Gutrectomy / Manifestation of Human Suffering (2022)〜ブルデス側からデスコアへと接近〜
ドイツ出身スラミングブルータルデスメタルバンド、EPを経て1年振り通算2枚目のフルアルバム。
スラミングブルデスと表現したけど、本人達はデスコアやハードコアからの影響をオープンにしているため、どちらかというとデスコアに近いサウンド。本作のフィーチャーにFilthやI Declare Warなんかが名を連ねていることからも明らかにそっち寄りのバンド。
とはいえスラミングパートにはしっかりブルデス感もあるし、オラついたブレイクダウンを搭載するよりもズンズンとスラム的に打ち鳴らす場面が多い。
音質のモダンさと相まって、スラミングデスメタルとデスコアのハイブリッドのような仕上がりになっていて、新たなファン層の獲得にも期待できるだろう。
加工しまくったノイズと一瞬のスラムを見せるイントロナンバー#1「Abyss」から#2「Shrine of Disgust」へ。グロウルは強烈だが妙に聴きやすい。ハードコア的なドラミングとノリの良いグルーヴがあるからだろう。ブルデスにありがちな銃声の音の中、重心の低いスラムパートを打ち込んでいく。ブラックメタル的な疾走や悲痛な絶叫も登場して引き出しが非常に多い。最後に強烈なピッグスクイールでフィニッシュ。
#3「Slaves to Greed」はStillbirthがフィーチャー。強烈スラミングパートからハードコア由来の熱いリフが展開される。ブルデス感が強いのにハードコア的でもあるという絶妙なラインを保った楽曲が多い。下水道ボイスはStillbirthのLukasによるものだろうか。
#4「Perish in Selfishness」を不協和音をまといながらミドルテンポで進行。ピッグスクイールが強烈なアグレッションを演出するとそれに合わせてサウンドも激化。猛烈なブレイクダウンでラストを飾る。

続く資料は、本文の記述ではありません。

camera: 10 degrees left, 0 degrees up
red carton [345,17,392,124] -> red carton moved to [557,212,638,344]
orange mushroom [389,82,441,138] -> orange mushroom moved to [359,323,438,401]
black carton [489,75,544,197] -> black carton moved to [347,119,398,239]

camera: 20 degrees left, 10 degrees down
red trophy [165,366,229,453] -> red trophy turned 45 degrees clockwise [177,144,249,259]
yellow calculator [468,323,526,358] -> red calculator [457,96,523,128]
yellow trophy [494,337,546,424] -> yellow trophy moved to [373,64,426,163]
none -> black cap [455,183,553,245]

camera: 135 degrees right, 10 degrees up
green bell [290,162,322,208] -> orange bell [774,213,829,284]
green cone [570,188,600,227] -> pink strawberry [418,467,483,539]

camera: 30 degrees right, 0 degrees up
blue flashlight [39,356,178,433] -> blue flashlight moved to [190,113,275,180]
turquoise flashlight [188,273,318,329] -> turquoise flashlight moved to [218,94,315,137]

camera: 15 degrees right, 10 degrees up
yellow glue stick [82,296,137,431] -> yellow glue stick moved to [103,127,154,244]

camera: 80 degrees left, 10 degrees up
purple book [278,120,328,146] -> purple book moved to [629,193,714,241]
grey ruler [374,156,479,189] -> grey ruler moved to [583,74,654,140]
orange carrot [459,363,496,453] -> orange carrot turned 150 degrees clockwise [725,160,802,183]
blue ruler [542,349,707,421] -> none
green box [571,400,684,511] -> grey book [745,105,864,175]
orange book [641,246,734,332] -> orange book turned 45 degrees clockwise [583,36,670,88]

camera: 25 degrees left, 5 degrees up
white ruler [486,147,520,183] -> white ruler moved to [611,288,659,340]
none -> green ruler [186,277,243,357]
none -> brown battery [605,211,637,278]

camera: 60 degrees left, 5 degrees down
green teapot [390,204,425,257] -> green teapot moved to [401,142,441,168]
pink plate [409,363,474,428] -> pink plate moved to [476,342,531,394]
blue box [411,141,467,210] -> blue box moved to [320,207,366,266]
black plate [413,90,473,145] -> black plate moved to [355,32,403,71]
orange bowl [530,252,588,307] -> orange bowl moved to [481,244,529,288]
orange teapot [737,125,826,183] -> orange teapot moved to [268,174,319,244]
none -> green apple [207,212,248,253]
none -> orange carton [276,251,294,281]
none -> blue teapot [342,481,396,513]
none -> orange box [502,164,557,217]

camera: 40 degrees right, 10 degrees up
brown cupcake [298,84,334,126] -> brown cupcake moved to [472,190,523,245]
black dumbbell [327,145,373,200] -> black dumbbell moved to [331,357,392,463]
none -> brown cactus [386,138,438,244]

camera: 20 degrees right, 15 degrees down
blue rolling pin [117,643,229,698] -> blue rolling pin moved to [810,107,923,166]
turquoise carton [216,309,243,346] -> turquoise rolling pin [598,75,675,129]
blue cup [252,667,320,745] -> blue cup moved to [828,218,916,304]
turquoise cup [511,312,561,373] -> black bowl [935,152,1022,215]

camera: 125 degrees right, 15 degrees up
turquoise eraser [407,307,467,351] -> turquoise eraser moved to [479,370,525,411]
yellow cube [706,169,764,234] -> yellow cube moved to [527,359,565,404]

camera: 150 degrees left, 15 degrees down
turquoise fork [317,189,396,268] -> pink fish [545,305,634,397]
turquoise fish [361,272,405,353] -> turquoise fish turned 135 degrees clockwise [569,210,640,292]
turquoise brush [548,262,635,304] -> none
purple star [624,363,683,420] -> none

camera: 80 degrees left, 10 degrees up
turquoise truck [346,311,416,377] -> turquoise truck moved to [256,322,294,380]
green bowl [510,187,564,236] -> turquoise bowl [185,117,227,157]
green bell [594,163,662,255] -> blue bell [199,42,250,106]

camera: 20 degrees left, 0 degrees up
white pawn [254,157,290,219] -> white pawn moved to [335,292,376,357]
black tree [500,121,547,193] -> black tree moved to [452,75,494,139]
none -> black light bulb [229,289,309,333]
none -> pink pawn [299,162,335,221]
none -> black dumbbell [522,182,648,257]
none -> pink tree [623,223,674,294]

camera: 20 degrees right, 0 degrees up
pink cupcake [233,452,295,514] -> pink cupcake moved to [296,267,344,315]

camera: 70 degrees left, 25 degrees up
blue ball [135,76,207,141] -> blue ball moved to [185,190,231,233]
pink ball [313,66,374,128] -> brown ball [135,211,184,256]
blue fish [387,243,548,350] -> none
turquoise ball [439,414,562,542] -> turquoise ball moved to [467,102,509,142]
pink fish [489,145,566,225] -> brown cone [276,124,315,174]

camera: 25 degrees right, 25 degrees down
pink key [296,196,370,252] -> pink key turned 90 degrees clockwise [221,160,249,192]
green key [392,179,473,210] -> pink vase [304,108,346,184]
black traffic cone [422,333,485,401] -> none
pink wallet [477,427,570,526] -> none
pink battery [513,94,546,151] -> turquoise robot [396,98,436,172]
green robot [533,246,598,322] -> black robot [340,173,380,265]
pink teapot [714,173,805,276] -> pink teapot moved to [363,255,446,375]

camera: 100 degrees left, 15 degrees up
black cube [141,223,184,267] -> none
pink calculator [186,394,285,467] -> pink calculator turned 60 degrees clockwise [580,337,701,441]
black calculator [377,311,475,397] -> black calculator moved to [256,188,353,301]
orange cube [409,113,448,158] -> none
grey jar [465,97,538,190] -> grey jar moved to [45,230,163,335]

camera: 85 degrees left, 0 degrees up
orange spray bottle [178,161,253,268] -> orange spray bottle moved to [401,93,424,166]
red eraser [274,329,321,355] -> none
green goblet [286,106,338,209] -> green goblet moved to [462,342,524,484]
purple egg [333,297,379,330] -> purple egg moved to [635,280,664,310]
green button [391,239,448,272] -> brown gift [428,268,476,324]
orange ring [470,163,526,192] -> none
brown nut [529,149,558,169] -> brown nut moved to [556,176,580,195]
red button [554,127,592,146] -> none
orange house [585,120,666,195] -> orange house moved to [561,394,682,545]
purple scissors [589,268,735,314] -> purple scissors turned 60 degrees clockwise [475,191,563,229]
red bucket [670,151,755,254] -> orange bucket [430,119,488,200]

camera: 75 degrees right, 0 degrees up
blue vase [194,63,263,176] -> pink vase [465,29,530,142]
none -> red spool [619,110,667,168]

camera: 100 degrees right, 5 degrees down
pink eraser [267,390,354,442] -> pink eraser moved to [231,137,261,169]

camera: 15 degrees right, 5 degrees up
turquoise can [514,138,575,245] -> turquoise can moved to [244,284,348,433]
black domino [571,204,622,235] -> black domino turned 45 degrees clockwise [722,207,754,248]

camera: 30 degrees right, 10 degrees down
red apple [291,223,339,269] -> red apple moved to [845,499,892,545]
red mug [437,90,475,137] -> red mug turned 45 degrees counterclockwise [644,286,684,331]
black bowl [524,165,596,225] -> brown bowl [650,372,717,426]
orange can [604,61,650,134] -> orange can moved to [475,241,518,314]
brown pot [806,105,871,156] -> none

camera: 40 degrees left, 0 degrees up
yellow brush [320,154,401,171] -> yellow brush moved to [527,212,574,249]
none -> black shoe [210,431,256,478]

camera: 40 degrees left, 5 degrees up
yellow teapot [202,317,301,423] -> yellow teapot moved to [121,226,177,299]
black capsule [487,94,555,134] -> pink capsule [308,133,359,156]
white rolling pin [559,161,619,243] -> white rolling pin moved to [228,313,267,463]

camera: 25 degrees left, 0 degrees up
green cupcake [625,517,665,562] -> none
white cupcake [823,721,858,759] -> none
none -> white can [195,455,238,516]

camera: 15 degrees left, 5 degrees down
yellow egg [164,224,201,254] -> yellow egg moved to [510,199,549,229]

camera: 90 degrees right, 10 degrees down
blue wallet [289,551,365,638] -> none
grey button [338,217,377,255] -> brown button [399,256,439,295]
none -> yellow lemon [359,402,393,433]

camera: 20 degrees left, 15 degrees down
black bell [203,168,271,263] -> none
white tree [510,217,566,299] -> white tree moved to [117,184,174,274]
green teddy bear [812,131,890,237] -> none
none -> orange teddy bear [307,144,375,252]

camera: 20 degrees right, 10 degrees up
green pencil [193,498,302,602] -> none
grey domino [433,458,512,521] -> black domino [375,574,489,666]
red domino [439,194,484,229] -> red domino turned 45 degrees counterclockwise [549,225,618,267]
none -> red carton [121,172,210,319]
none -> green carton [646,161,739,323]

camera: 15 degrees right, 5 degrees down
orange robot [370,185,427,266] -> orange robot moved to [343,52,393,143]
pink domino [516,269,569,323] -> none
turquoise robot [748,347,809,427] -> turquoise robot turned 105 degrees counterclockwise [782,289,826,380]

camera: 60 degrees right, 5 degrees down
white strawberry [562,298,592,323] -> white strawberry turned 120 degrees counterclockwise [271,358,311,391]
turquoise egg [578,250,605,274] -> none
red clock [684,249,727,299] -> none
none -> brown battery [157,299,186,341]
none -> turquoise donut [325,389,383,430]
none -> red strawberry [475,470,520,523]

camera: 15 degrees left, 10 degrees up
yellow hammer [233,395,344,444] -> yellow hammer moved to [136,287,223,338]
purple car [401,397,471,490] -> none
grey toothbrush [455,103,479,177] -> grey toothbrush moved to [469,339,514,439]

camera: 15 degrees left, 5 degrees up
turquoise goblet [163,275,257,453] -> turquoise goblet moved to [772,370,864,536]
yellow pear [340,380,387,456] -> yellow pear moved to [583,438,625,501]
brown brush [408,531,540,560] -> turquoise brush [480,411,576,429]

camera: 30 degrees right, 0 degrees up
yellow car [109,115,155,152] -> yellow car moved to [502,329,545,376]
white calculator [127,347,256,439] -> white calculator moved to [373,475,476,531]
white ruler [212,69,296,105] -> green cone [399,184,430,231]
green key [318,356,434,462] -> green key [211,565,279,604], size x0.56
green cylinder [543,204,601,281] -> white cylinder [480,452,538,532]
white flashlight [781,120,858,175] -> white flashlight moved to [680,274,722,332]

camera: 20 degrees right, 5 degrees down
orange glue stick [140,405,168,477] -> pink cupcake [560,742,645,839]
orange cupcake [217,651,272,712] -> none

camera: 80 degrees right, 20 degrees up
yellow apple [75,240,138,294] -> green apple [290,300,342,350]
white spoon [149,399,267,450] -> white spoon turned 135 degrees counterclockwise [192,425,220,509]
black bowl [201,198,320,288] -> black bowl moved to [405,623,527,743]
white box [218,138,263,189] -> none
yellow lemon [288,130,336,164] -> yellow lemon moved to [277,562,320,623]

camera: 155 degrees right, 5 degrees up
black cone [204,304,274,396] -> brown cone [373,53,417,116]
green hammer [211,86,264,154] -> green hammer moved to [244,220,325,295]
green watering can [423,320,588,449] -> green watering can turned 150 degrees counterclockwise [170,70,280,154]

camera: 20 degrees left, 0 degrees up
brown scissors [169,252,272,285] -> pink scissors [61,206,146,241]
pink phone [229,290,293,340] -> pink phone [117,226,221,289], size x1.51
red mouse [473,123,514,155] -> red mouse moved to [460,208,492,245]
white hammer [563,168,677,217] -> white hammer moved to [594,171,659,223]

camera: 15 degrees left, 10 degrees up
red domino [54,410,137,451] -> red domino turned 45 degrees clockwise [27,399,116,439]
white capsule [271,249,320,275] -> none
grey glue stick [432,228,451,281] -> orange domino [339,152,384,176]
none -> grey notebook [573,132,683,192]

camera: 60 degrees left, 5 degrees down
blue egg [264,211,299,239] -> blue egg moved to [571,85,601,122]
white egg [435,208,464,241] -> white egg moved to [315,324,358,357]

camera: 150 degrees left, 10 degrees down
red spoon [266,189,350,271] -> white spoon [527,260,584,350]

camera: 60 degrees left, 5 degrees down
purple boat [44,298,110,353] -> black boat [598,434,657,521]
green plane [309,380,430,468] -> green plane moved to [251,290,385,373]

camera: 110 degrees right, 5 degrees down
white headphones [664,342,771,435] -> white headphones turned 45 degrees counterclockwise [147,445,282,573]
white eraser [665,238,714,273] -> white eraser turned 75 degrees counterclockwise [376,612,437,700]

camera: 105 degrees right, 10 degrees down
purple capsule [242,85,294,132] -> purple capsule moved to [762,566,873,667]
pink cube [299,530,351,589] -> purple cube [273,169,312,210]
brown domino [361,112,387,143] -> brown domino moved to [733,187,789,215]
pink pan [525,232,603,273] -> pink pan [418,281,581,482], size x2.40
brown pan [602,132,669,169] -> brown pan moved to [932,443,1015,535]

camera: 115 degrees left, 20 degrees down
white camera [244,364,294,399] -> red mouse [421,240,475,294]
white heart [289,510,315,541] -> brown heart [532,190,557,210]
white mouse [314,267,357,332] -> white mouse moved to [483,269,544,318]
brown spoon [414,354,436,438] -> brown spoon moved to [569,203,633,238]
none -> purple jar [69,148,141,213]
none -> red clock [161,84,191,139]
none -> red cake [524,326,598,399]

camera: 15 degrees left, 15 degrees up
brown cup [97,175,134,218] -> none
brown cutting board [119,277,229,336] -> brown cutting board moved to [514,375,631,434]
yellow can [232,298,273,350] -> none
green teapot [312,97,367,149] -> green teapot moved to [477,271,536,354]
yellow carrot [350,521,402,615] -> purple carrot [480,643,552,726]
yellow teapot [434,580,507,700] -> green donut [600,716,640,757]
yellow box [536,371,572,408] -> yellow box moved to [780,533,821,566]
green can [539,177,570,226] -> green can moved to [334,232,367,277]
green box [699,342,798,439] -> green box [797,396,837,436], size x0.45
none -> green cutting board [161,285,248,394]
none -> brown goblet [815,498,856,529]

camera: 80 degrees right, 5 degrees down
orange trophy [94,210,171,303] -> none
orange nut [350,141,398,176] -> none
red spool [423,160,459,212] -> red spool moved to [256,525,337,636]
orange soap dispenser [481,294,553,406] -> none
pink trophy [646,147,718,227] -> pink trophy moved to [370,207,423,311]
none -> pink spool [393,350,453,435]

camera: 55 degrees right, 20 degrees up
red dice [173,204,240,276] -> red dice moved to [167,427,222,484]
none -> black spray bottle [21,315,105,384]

#5「Scorched Earth」はハイピッチのガテラルやグロウルを交互に使い分けて切れ味の鋭いリフやタイトなドラミングとともに爆走。爆走が強けりゃスラムパートもえげつなくて、音割れしているような音圧を出している。多分わざとそういうミックスにしてるんだろうなこれ。FilthのボーカルDustinが客演している。
物憂げなメロディーを奏でるインスト#6「Drained」から#7「Cranial Excavation」へ。ドラムの圧殺力とハンマーを振り落とすようなリフから、コミカルなクラクションを鳴らしてスラミングパートへと移行する面白い曲。ボーカルも楽器隊も基本はすごい残忍なんだけど、シリアスになり過ぎないように敢えてコミカルな側面やハードコア要素を盛り込んでる。
#8「Condemned to Suffer」は切り刻んでいくような歯切れの良いリフと、徐々に手数足数を増やしていくドラミングが良いね。この曲は相当ブルデス感が強い。ラストのぶち落としブレイクダウンをI Declare WarのJamie Hanksが彩る。
#9「Diarrhea Diving Club」はビートダウンバンドのようなグルーヴで進行。えげつないピッグスクイールを除いてはボーカルもどこかハーコーっぽさを感じる。激烈感とのバランス感覚が本当に巧いねこのバンド。スラムパートからさらに落とし込んだと思ったら一瞬謎のグルーヴを入れて終わり。
#10「Scavenger of Hatred」はダウナーなデスメタルリフとアグレッシブなスラムを掛け合わせた曲。バスドラの連打が中盤からどんどん激しくなる。これもはやドラムマシンなのでは?最後の落とし方もいつもと違って荘厳な雰囲気。
#11「Atrocious Evisceration」はシリアスなブルデスを演じる一方、ラストでは#7でも登場したクラクションが登場。素っ頓狂にプォープォプォーと鳴らす。好きなんだなこのくだり。
#12「Apocalyptic Squirt Tsunami」はテクニカルな爆走や陰湿なメロディーを組み合わせて良質なブルデスを披露。緊張感のあるグルーヴやダウナーなパートもくどくない程度に盛り込んでいる。
これはデスコア好きがハマるスラミングデスメタルだね。バンド側もそれを隠すつもりは全くないだろうし、目指してる路線として見れば着実にレベルアップしてると思う。